Yoga is becoming increasingly popular among athletes, but there is still an element of the unknown and some common misconceptions about it. So it’s time for some ‘yoga myth busting’.
Caution: reading this article might break down your reasons for not giving yoga a go yet. Are you ready to let go of the excuses?
Yoga myth #1:
You need to be flexible to be ‘good at yoga’
I’ve lost count of the times I’ve heard someone say “I’d be no good at yoga – I’m soooo inflexible.” Newsflash: Being ‘good’ at yoga does not mean you need to be flexible.
Athletes are often not very flexible. This may include you, especially if you do a power sport or a sport with a lot of repetitive motion and muscle use. But having tight (strong) muscles is no reason to rule out yoga (quite the opposite) and it certainly doesn’t mean you will be ‘no good’ at it.
On the other end of the spectrum, maybe you are a gymnast and are super flexible already – you may find this throws up its own challenges when you try doing yoga. Can you ‘contain’ that flexibility to find good alignment?
Being ‘good’ at yoga is not simply about how long your muscle fibres are. As an athlete, the purpose of yoga is to create and maintain balance, and develop greater awareness. It is about the ability to tune in to your body, become aware of its patterns, habits, strength and weaknesses and then work to establish a better balance. This will include stretching, developing core strength, being able to find correct alignment and good form, and working on your mental game too.
Yoga is a path of both personal and physical development. It is about observation; not judgement or competition. So don’t let the ‘flexibility’ issue psych you out.
A physiotherapist working with elite level New Zealand athletes once expressed to me his hesitation about athletes practising yoga.
He was concerned that ‘all that stretching’ might make them ‘too flexible’. I asked him to consider what the athletes’ weekly training schedule included. He soon realised his concern was unfounded.
Yes, it’s true that being too flexible could make an athlete less stable and this could detract from optimal performance or result in injury. But incorporating some yoga into your training programme is not going to make you ‘too flexible’.

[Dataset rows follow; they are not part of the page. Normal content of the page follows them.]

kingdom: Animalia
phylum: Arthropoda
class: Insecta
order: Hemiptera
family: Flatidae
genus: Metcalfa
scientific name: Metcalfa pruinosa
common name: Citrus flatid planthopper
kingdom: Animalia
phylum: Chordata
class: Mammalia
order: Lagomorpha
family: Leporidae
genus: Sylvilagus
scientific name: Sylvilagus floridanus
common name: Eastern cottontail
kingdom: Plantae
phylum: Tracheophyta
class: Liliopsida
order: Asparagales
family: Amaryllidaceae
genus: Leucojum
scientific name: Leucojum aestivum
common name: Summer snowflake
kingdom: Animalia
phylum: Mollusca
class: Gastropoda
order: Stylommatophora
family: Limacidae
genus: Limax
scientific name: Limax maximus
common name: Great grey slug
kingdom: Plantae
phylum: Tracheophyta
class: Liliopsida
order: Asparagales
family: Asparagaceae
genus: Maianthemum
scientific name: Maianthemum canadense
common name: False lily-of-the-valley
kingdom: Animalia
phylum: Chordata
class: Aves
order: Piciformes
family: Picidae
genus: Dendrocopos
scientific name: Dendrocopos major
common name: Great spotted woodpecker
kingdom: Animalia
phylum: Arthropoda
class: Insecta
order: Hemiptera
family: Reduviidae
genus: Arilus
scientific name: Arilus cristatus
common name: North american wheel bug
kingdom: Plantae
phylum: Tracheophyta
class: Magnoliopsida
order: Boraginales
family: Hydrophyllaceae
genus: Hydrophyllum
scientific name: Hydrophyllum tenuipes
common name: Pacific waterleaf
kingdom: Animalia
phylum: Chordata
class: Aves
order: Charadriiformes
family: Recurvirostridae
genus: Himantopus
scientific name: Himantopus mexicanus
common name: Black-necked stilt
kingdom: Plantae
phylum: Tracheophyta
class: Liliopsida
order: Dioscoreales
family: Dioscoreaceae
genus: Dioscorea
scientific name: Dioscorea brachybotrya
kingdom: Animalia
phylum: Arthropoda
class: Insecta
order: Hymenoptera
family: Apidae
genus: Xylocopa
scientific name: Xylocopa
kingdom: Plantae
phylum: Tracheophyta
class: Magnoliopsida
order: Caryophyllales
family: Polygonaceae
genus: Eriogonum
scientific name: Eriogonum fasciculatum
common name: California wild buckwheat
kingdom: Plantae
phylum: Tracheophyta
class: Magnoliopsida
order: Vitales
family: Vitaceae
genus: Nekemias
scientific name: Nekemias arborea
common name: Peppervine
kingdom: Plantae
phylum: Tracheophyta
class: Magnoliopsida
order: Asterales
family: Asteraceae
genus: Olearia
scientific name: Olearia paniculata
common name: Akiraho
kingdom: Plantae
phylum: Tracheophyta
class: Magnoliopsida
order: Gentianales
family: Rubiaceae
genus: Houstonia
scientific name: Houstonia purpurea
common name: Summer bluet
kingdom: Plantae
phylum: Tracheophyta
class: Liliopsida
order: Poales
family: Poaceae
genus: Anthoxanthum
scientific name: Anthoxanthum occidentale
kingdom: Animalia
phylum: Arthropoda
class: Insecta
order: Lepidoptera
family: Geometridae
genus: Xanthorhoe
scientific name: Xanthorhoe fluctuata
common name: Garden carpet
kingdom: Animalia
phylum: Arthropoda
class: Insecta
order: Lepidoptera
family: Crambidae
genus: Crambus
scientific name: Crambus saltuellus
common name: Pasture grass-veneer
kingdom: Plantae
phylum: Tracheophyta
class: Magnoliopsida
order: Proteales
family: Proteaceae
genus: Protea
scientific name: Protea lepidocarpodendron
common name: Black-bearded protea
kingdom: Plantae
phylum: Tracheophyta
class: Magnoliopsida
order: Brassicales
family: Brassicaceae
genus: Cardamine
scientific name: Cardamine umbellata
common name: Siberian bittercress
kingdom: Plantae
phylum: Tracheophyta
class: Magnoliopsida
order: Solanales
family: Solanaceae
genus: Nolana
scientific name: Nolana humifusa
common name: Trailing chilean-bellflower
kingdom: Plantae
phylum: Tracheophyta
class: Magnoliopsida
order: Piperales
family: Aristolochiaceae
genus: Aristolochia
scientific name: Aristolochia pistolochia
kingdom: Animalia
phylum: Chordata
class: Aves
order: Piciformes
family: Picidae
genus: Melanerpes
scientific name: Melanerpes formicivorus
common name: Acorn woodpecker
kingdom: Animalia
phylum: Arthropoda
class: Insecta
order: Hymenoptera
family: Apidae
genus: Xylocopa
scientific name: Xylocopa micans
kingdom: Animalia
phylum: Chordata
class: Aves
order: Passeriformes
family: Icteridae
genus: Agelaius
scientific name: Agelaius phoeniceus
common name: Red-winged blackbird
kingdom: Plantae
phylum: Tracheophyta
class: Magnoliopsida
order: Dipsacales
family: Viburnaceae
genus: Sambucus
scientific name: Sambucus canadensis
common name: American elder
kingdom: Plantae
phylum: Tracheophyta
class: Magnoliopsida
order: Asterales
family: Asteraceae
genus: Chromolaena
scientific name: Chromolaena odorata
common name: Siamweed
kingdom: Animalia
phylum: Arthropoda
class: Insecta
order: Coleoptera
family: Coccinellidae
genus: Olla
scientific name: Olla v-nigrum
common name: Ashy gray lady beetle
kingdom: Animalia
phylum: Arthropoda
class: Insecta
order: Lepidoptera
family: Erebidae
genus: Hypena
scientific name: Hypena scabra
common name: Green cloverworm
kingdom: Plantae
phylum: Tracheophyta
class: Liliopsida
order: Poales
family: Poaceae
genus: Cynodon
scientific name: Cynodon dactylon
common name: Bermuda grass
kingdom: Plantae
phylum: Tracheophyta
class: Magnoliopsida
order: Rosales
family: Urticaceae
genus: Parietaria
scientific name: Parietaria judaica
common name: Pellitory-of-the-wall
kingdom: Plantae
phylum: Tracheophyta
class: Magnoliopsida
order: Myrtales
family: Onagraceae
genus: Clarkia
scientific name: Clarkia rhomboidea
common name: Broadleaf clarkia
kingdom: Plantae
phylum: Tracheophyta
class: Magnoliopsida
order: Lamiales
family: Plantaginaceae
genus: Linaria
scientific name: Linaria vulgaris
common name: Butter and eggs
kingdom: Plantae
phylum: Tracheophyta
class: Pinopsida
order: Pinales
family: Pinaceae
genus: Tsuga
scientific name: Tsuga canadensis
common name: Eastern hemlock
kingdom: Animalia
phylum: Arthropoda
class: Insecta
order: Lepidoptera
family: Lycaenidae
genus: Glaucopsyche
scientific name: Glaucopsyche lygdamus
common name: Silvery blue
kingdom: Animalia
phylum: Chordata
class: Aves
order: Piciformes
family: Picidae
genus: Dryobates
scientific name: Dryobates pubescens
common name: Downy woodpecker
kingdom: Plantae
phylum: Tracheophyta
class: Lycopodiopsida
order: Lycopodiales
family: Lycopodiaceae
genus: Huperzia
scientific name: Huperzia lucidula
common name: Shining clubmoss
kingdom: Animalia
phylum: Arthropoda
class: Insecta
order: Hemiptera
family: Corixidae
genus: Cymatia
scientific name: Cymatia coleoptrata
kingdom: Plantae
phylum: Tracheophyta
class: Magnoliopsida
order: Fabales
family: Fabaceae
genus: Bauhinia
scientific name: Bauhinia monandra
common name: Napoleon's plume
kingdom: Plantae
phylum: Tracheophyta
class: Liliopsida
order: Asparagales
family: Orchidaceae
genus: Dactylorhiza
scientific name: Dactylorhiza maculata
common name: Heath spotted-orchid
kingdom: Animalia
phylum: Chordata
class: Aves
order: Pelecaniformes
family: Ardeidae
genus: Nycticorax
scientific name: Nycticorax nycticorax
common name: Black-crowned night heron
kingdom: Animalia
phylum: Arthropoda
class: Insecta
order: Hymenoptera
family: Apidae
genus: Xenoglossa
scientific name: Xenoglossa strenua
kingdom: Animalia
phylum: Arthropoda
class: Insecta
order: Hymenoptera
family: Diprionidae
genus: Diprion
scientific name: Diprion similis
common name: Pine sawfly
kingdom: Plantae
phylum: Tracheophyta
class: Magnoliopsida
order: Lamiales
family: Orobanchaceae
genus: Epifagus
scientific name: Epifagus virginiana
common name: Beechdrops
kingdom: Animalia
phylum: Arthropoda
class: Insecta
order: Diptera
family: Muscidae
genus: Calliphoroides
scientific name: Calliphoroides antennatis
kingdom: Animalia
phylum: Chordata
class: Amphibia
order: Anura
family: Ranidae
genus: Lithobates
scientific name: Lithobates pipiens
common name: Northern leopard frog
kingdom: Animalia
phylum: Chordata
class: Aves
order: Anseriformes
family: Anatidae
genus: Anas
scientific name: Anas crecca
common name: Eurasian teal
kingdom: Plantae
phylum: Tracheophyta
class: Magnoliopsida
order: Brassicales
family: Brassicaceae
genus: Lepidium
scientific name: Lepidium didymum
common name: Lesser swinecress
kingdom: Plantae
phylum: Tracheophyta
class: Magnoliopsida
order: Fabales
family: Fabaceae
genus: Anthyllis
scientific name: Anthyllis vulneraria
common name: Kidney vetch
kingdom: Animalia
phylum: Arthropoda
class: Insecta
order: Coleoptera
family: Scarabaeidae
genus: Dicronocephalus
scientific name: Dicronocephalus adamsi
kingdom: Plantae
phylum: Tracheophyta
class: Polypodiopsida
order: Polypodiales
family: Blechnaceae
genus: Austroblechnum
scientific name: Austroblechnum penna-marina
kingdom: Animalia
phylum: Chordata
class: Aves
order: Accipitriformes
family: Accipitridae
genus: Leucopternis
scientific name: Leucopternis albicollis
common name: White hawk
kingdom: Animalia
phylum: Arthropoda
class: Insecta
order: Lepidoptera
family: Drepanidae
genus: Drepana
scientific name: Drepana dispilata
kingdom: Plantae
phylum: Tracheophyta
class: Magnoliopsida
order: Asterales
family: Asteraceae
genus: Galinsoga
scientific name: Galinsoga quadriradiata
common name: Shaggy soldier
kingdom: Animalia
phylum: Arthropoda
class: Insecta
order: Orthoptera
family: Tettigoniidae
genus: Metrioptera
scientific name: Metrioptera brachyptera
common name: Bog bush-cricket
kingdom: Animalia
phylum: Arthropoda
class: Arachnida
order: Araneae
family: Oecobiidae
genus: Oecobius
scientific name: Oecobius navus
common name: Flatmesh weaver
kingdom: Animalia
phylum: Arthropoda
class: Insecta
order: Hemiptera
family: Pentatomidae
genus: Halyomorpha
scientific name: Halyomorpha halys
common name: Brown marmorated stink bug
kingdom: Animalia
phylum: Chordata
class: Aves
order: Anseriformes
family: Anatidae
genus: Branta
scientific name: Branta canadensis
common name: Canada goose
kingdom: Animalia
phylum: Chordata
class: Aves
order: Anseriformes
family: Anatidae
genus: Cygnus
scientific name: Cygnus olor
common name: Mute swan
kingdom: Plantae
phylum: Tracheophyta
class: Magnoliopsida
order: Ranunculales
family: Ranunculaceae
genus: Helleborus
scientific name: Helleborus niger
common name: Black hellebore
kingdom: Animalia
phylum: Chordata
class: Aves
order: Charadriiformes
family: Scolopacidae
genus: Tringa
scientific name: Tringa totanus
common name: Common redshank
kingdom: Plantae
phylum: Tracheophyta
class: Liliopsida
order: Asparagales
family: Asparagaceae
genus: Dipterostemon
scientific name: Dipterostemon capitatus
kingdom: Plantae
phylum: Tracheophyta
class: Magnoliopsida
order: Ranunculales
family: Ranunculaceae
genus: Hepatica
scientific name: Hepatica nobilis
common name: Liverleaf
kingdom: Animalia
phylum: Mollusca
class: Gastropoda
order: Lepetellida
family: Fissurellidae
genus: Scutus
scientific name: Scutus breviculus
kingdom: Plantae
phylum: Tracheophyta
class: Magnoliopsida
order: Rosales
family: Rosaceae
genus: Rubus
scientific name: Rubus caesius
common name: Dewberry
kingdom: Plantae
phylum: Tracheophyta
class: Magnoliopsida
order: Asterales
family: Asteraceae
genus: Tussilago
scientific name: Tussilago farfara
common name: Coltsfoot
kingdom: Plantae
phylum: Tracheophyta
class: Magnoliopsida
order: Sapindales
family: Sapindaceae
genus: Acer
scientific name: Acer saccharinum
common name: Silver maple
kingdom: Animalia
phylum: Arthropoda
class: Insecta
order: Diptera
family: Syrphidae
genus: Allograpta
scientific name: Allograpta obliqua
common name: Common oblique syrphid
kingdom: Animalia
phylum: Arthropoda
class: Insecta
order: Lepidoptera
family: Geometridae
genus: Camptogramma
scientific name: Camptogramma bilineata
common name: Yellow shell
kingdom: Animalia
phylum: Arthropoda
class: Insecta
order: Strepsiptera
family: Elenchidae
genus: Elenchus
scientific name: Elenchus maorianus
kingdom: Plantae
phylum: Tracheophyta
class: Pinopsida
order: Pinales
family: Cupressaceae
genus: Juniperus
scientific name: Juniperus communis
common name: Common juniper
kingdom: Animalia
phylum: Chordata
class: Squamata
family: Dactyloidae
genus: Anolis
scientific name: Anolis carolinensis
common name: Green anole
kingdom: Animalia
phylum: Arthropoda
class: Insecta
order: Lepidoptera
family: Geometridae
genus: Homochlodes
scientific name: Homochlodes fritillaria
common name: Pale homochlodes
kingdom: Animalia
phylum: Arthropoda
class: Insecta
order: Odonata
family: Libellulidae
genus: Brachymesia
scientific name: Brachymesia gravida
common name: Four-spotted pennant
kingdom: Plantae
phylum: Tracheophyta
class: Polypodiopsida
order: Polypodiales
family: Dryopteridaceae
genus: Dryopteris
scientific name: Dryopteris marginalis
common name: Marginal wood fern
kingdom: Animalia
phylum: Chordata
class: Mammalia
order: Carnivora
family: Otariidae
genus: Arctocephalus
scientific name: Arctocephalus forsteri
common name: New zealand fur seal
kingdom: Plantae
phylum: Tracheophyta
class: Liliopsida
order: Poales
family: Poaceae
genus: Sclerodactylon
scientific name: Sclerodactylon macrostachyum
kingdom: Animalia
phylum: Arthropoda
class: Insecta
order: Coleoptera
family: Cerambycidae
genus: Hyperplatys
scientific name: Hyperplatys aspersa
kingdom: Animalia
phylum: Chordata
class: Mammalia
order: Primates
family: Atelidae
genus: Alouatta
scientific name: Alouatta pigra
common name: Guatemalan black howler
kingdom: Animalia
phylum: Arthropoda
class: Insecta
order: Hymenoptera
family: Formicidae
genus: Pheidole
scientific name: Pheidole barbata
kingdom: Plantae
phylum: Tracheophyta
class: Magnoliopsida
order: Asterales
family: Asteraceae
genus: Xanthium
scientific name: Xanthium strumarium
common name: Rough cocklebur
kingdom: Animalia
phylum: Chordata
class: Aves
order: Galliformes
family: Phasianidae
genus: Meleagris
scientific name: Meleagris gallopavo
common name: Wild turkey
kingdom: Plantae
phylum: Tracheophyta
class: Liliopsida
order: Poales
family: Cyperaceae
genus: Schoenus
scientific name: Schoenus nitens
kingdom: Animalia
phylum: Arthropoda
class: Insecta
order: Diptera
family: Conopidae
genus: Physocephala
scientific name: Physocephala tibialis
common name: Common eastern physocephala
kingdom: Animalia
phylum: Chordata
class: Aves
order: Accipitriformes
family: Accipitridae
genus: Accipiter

If you are an athlete, consider how much time each week you spend training – either performing or practising your sport, or doing cardio or weight training. This can add up to many hours (perhaps 20 or more hours for top level athletes) where you are actively working your muscles in ways that will make them tighter and/or creating imbalances with other relatively weak muscles.
Add to this the time you spend going about daily activities that tend to keep us all tight (anything seated, performing repetitive movements or not moving much at all).
It can be quite revealing to consider how many hours in a week will be spent doing things that are making your body tighter. Now consider adding in an hour or two a week of yoga. No matter what you do, the ‘tightening up’ hours will most likely exceed the ‘stretching out’ hours by a huge margin.
Yoga to complement athletic training is a great way to find ‘balance’. One or two (even three or four) yoga sessions a week will provide the opportunity to lengthen out tight muscles, maintain range of motion and prevent injury. When you consider the ‘tightening versus stretching’ balance, you’ll see the risk of becoming ‘too flexible’ is quite simply a myth. Busted.
Yoga myths #3 & 4:
Yoga is ‘too easy’ and yoga is ‘too hard’
I understand if this may appear contradictory – how are these both myths?
My response is that yoga is both simple and complex. It is both challenging for anybody, yet accessible to everybody.
Many people don’t recognise that yoga is much more complex than simply stretching. Yes, yoga is about stretching, and in terms of yoga for athletes we do focus strongly on stretching, to balance flexibility and stability throughout the body. We also work on core strength, coordination, breathing and more.
As much as yoga is a physical practice, it is also a mental practice. For athletes the relevant skills include the ability to shut out distractions and focus on the present moment and the task at hand, which can be challenging.
No responsible yoga teacher should ask athletes to push their bodies too far into inaccessible or unsafe poses (making it ‘too hard to do’). In yoga you find your own personal safe limit to work at and you progress from there, one breath at a time.
The hard part about yoga is facing up to what you find challenging – mentally and physically, and then finding an intelligent and safe way to meet that challenge.
Sometimes this will mean staying with a pose and working through discomfort, and other times it may mean accepting that you need to back away from trying to ‘attain’ a pose that your body is not ready for.
Finding this balance and developing a responsible approach to yoga can be a revealing process in itself – discovering where your boundaries are, learning to accept them, and explore what is possible for you.
Yoga can be tailored to meet each individual’s needs, and that is why you will find such an array of yoga styles and classes these days.
Whether you find yoga ‘easy’ or ‘hard’ depends on why, and how, you are doing it. Always remember the reason why you are doing yoga. This in itself should bring a sense of ease and a sense of challenge for each individual.